Most moral codes care about not harming others. How could this type of meeting possibly harm anyone?

If it's not about harm, what's it about that gives you pause?
Anonymous
Anonymous wrote:OP, what defines and guides your moral code?

Most moral codes care about not harming others. How could this type of meeting possibly harm anyone?

If it's not about harm, what's it about that gives you pause?

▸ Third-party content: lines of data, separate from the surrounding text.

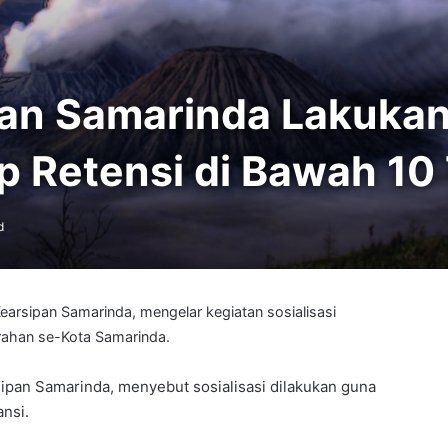
an Samarinda Lakukan
 Retensi di Bawah 10
d
arsipan Samarinda, mengelar kegiatan sosialisasi
urahan se-Kota Samarinda.
ipan Samarinda, menyebut sosialisasi dilakukan guna
ansi.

OP here - That he asked me to meet with him alone. He did tell the story to my husband about 100 times already but not to me. Perhaps, he feels that DH will be bored hearing it again. The friend is a bit quirky, so I think I will assign it to that.
Anonymous
It goes against the letter and spirit of your marriage vows. Call it off.
Anonymous
Anonymous wrote:It goes against the letter and spirit of your marriage vows. Call it off.


This. Death to infidels!

J/K I don't understand the question. You have a friend who wants to meet for coffee. Also you are overweight which is somehow relevant. What's the problem?
Anonymous
Anonymous wrote:We have a good family friend. He was my DH's friend before becoming my friend too. He has had some childhood trauma and is living with consequences of it now. He told the story to my husband. He now wants to tell me the same story too. He invited me for a coffee. DH knows about this and is ok with it. The friend is definitely not attracted to me or anything like that. Is it morally wrong if I meet up with him?


I suspect it is difficult for him to share his story to more than one person at a time.

Why in the world would you think this was not OK (unless YOU are attracted to HIM?) ... i think the issue must lie within you.
Anonymous
Just stick to basic black coffee, and avoid those high calorie frapachino things.